Before his death, he had hinted at the next arc:

The Upper Plane.

Gods beyond gods.

Realms beyond mortal comprehension.

He claimed he knew exactly how it would unfold.

It was never written.

The unfinished ending turned the novel into legend.

One year later, Super Nova Gaming Sports—a multinational gaming conglomerate—acquired adaptation rights.

Three years of development followed.

Neural-synced full immersion.

Upper Plane expansions based on the author's interviews.
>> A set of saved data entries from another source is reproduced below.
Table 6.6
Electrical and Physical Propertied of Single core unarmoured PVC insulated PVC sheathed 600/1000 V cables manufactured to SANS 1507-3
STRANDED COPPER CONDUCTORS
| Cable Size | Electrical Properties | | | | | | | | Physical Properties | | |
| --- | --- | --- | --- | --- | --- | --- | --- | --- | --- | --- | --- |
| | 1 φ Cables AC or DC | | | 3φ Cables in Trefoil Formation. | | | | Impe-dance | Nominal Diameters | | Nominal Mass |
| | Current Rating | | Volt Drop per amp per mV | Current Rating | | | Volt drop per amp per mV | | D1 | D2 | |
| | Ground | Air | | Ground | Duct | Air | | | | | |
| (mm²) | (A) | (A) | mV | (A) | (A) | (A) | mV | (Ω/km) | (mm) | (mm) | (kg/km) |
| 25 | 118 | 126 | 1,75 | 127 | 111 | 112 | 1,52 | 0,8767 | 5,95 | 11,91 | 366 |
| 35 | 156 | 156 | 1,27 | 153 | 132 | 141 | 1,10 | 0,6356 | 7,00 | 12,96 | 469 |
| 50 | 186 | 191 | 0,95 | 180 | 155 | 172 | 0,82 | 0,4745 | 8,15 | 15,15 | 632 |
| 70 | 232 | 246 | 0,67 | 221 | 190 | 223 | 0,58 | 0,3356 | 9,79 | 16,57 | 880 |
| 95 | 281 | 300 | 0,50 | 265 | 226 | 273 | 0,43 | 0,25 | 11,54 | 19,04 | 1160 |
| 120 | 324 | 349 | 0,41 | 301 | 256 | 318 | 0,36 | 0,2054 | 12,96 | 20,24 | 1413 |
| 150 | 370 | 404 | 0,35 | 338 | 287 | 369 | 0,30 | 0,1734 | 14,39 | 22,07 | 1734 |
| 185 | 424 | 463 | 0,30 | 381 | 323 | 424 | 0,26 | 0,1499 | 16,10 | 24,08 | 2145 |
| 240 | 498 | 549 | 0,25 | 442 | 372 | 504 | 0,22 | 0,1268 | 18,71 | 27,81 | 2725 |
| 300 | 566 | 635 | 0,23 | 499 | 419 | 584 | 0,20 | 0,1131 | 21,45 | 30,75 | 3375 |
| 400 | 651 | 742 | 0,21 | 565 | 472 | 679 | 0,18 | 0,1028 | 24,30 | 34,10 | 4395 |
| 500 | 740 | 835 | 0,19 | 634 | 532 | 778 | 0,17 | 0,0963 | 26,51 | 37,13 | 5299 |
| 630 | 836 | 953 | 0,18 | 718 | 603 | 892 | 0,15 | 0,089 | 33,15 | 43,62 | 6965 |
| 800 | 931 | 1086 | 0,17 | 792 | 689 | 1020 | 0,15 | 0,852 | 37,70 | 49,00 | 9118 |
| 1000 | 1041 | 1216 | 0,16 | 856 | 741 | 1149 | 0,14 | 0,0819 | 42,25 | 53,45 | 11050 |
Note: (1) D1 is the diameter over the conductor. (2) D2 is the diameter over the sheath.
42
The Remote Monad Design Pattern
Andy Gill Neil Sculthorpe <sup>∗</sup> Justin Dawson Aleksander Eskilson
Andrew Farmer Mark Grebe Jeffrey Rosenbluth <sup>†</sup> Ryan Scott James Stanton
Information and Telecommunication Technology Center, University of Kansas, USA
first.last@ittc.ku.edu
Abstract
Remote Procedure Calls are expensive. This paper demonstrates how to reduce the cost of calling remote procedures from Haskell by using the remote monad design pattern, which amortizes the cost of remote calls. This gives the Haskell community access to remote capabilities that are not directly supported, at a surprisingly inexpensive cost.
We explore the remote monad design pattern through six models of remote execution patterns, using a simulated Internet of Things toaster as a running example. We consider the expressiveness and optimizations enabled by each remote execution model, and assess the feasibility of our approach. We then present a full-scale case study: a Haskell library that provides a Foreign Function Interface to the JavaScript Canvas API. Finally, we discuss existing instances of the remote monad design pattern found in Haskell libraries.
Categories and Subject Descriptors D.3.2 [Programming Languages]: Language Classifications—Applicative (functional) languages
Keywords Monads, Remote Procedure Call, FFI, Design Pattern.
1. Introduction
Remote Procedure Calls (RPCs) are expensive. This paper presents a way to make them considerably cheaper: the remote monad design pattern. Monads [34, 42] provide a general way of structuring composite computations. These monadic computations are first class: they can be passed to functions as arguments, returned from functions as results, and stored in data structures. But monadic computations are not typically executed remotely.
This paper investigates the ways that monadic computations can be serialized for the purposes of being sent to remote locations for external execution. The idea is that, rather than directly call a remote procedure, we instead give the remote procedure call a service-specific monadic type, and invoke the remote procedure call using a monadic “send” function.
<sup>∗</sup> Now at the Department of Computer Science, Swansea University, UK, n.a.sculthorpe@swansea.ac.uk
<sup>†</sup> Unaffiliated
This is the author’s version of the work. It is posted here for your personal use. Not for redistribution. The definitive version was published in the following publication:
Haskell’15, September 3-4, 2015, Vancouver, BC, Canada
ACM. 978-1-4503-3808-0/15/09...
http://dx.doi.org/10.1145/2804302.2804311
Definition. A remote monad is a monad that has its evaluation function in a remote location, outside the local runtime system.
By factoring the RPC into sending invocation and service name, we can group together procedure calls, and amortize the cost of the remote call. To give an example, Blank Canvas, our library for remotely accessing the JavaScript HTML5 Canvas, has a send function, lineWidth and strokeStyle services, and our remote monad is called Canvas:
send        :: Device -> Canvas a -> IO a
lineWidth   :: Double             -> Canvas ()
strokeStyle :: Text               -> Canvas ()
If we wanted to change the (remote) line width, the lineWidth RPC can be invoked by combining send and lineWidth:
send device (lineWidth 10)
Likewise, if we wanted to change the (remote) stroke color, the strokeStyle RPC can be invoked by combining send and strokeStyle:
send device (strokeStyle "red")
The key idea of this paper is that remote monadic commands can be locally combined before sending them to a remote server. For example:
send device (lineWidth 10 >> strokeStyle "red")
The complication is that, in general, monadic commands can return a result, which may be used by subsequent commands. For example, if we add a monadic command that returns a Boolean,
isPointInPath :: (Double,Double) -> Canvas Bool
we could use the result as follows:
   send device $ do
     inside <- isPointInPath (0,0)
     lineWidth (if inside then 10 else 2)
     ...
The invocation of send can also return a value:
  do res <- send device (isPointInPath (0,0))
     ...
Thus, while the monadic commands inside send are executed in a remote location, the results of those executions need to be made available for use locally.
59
Balanced mechanics layered over a fundamentally brutal world.

The result—

The War of the Holy One.

Four years after release, it still dominated global rankings.

Millions logged in daily.

But only a handful stood at the peak.

Ash Leviathan wiped broth from his chin and leaned back in his chair.

He was twenty-five.

Lean. Calm. Unremarkable at first glance.

Backend systems engineer by profession.

Machine learning architect by obsession.

Rank 9 globally in the most competitive VR world ever built.

His second monitor scrolled endlessly.

Chat messages poured in.

"Rank 9 still solo??"

"Patch 9.0 is unlocking Overgod cap, right?"

"Only 21 Divine Emperors worldwide and our Ash is the real Deal!"

"Ash explain the River-Flow footwork again!"

"Ash,will you challenge Rank 1,this time??!"

Ash smiled faintly.

"I'm not racing for rank one," he said calmly.

It wasn't false modesty.

There were only twenty-one Divine Emperor players in existence.

The Divine Emperor questline was widely considered the most punishing progression arc ever designed.

It required:

• Completion of multi-faction continental war

• Upper Plane trial ascensions

• Divine Law resonance thresholds

• Territory conquest under live PvP conditions

Only thirteen players had reached Level 249.

The hard cap.

The final limit before Overgod expansion.

Ash was one of them.

Peak Divine Emperor.

Level 249.

Fans had given him multiple names over the years:

"Sovereign of the Primordial Sea."

"The Eternal Tide Piercer."

"The Ultimate Solo."

"The Lone Sea Wolf."

And, more absurdly—

"Rod Single for Ten Thousand Years."

He didn't join guilds.

Didn't pursue political alliances.

Didn't roleplay nobility.

He preferred systems.

Clean mechanics.

Water-based builds required control, timing, and efficiency.

Most players chased explosive fire paths or flashy lightning chains.

Water demanded patience.

He liked that.

Streaming paid extremely well.

But it wasn't obsession.

It funded something else.

On his primary machine, three experimental AI models trained on distributed compute clusters he rented using stream revenue.

Self-improving neural reasoning frameworks.

Architectures designed to analyze emergent system behavior.

He liked solving systems.

And The War of the Holy One was a beautiful one.

Brutal.

Elegant.

Mathematically balanced beneath narrative chaos.

A notification blinked on-screen.

Hidden Oceanic Ruins – Side Expansion

Recommended Realm: Divine Emperor

Ash's eyes sharpened slightly.

Oceanic.

Subtle content.

Probably resonance-based puzzles layered over environmental combat.

His specialty.

He finished his lunch.

"Alright," he said to chat.

"Side quest run before logoff."

He stood and walked toward the neural pod in the corner of his apartment.

White. Minimal. Government-certified.

Retina-bound.

One account per human.

The lid opened with a soft pneumatic hiss.

He laid down.

The adaptive gel conformed to his posture.

Neural interface engaged.

A low harmonic hum vibrated faintly behind his ears.

Retina scan confirmed.

Ash Leviathan.

Connection authorized.

The apartment dissolved.

The world shifted.

And somewhere far beyond simulated oceans—

A storm gathered unnoticed above a quiet city roof.